## TO DO
Print the data exactly. Omit the pictures.

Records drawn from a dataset
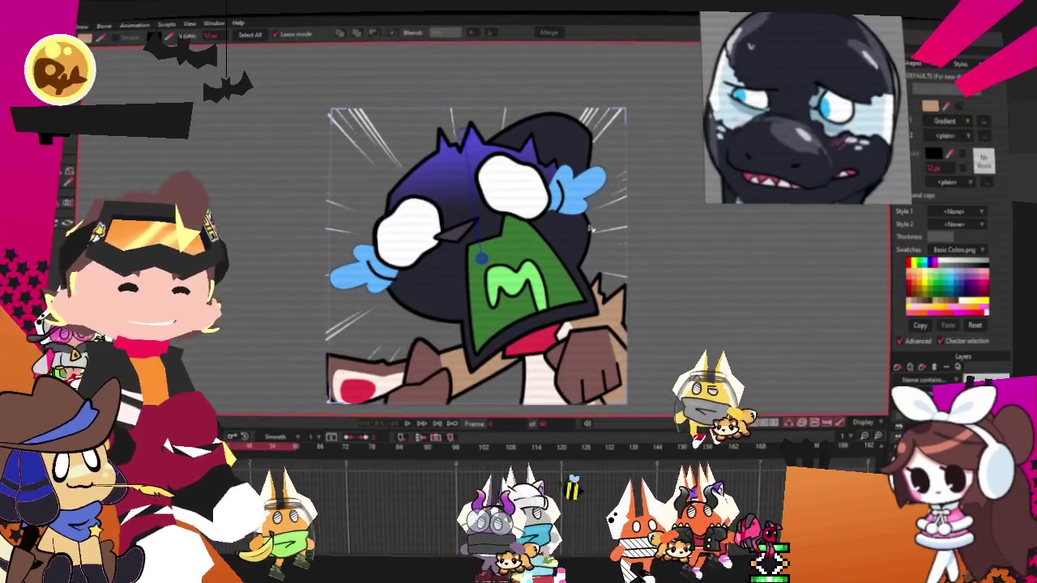
pyautogui.scroll(2, 487, 235)
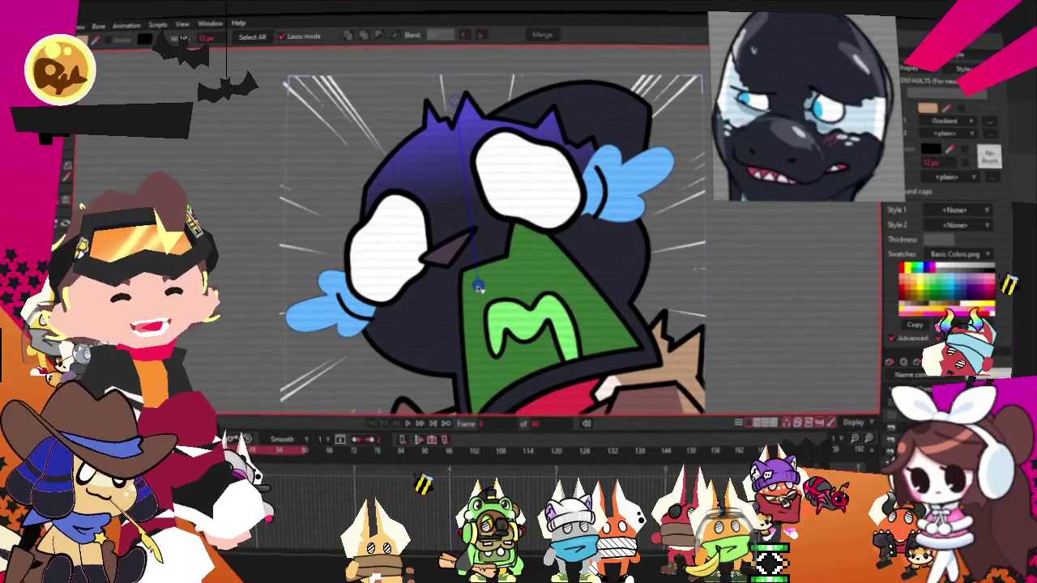
pyautogui.scroll(-1, 748, 301)
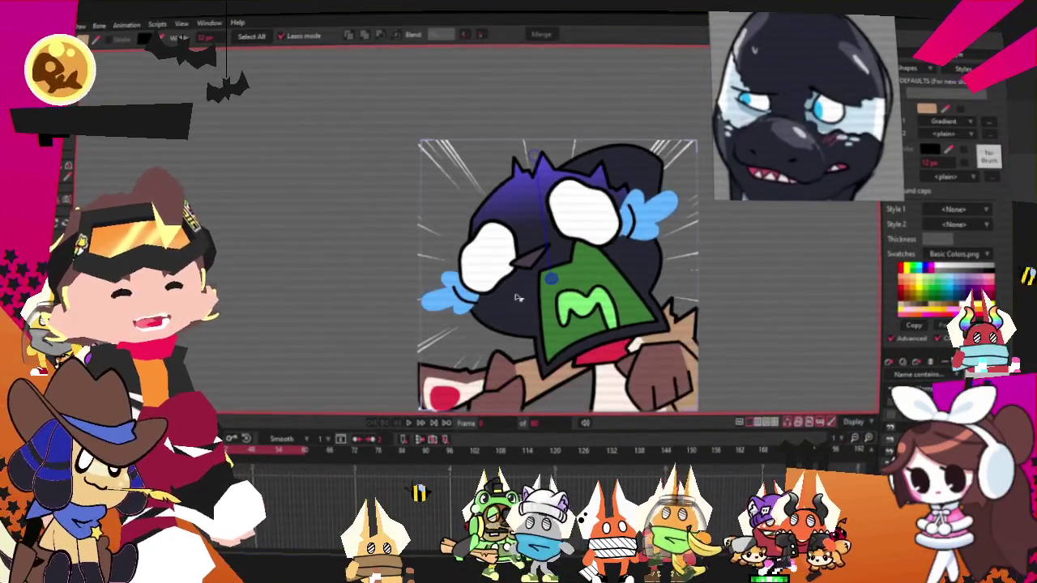
pyautogui.scroll(3, 747, 301)
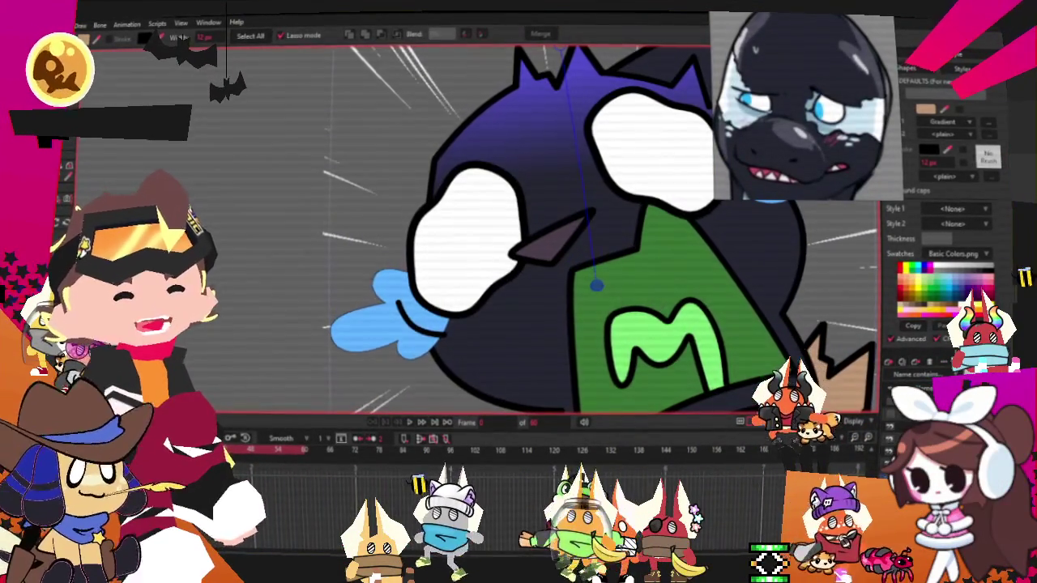
pyautogui.scroll(-1, 488, 305)
pyautogui.scroll(-2, 488, 304)
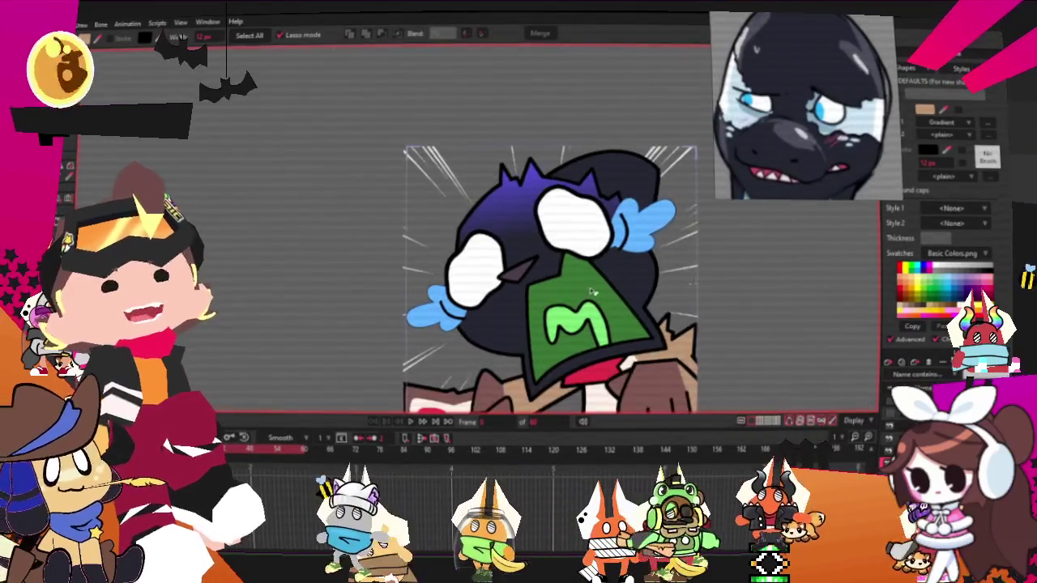
pyautogui.scroll(1, 622, 320)
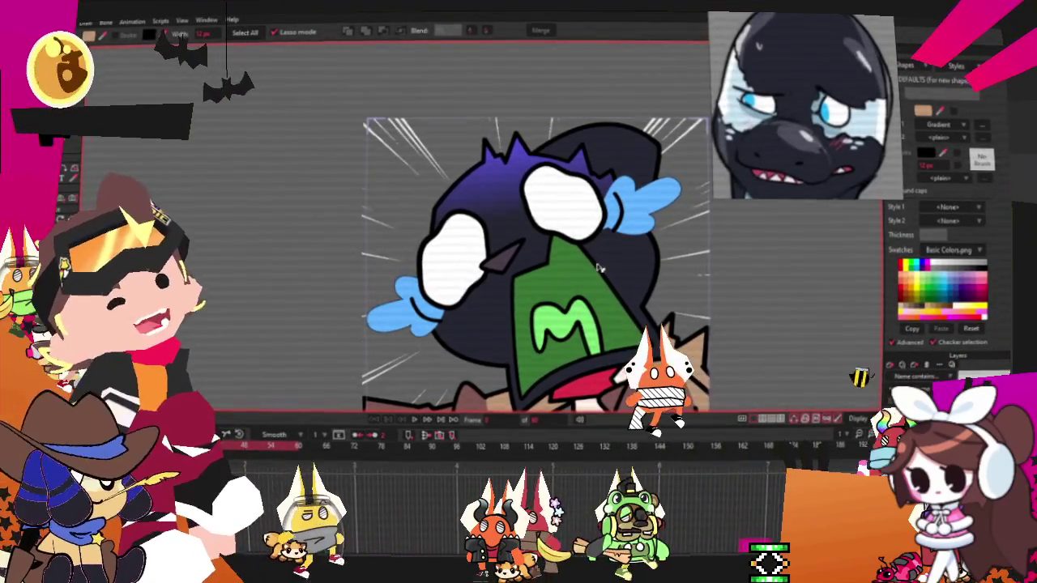
pyautogui.scroll(2, 530, 259)
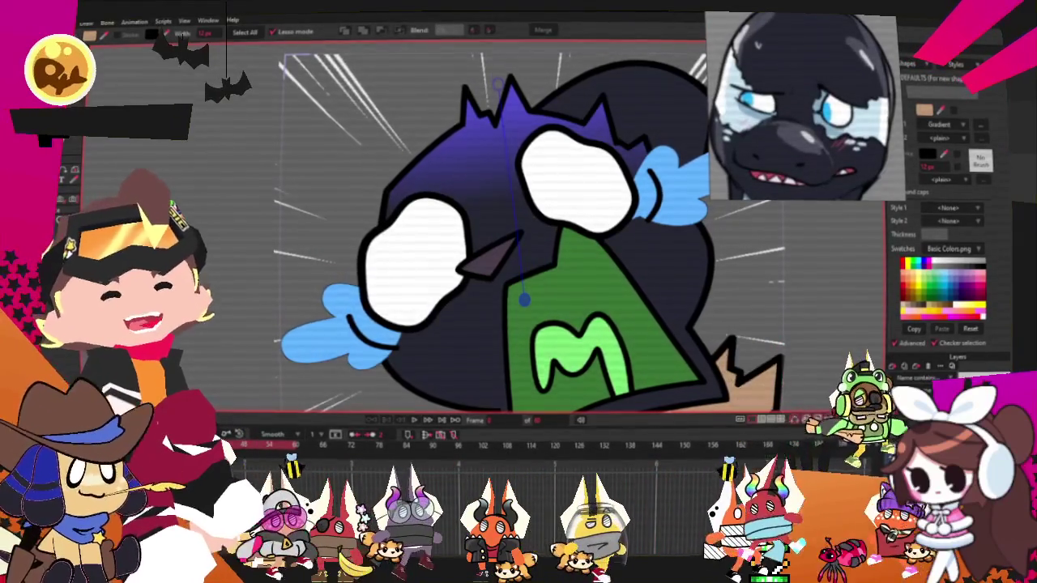
pyautogui.press('ctrl+a')
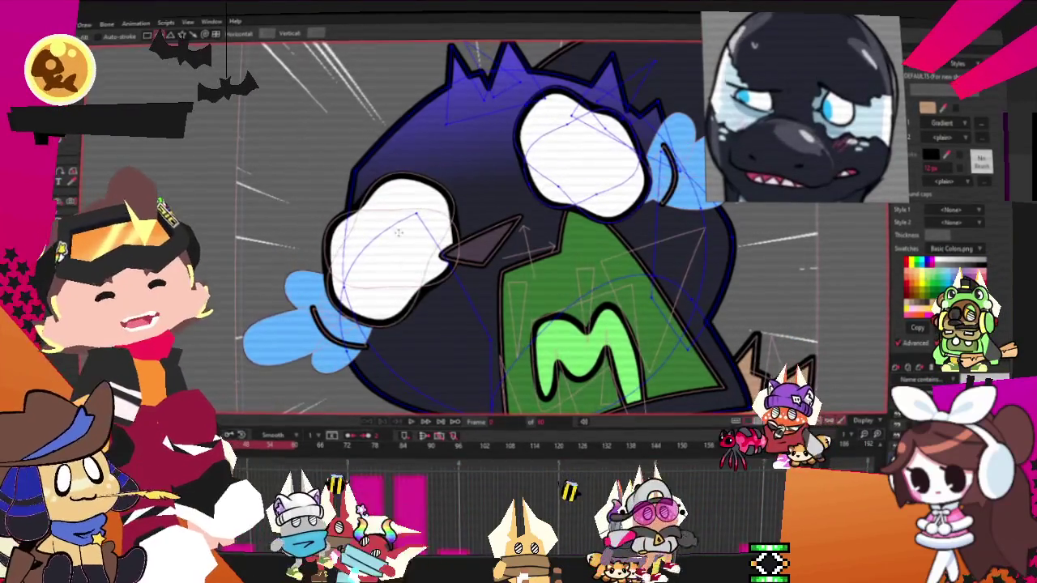
# Step: Draw a circle around the cat's left eye and select it as a shape
pyautogui.click(352, 182)
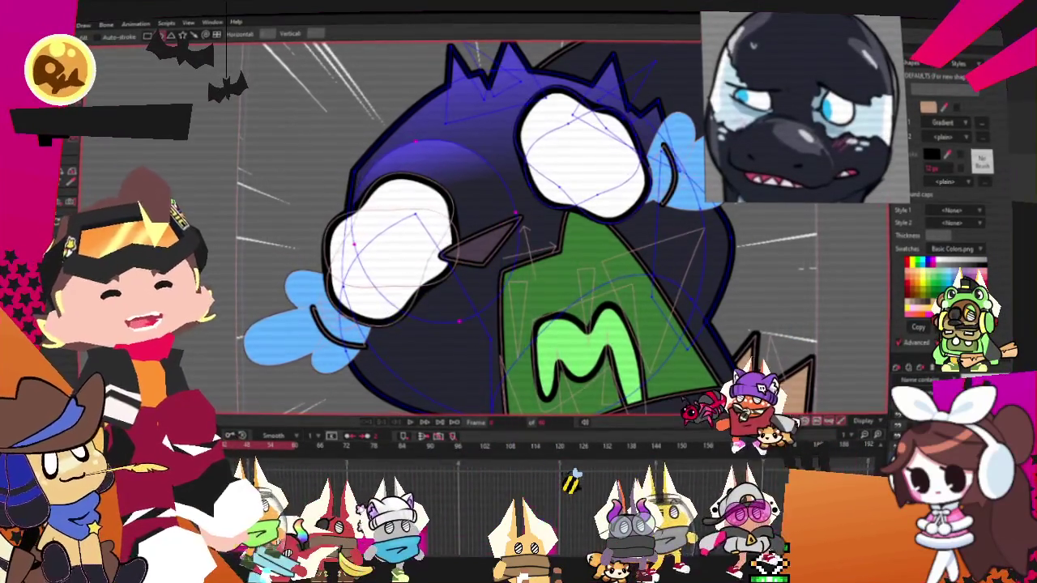
pyautogui.press('alt+a')
pyautogui.click(459, 172)
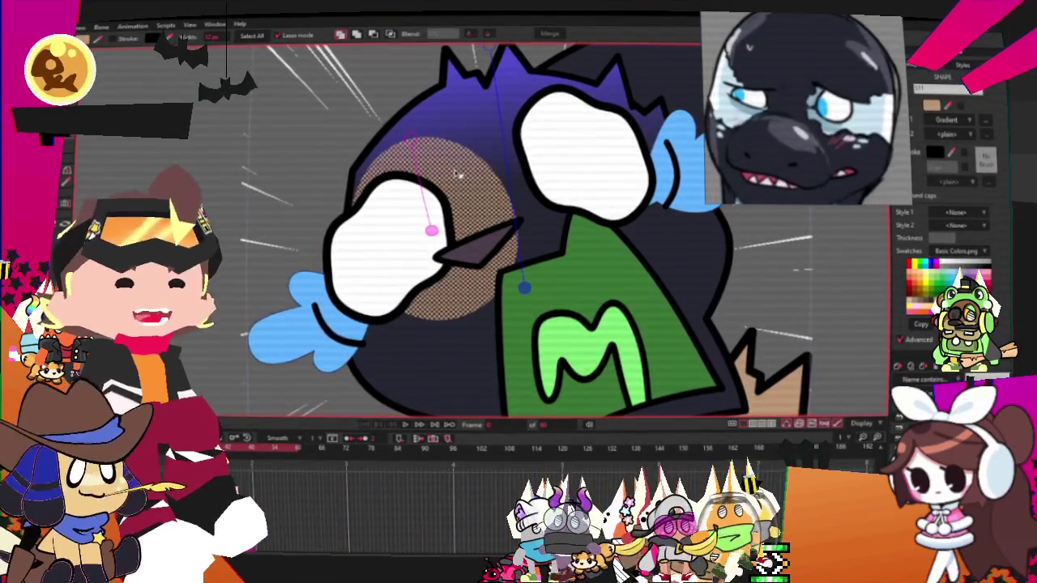
pyautogui.scroll(-3, 866, 88)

## ANSWER TO THIS EXERCISE
pyautogui.scroll(2, 487, 235)
pyautogui.scroll(-1, 748, 301)
pyautogui.scroll(3, 747, 301)
pyautogui.scroll(-1, 488, 305)
pyautogui.scroll(-2, 488, 304)
pyautogui.scroll(1, 622, 320)
pyautogui.scroll(2, 530, 259)
pyautogui.press('ctrl+a')
# Step: Draw a circle around the cat's left eye and select it as a shape
pyautogui.click(352, 182)
pyautogui.press('alt+a')
pyautogui.click(459, 172)
pyautogui.scroll(-3, 866, 88)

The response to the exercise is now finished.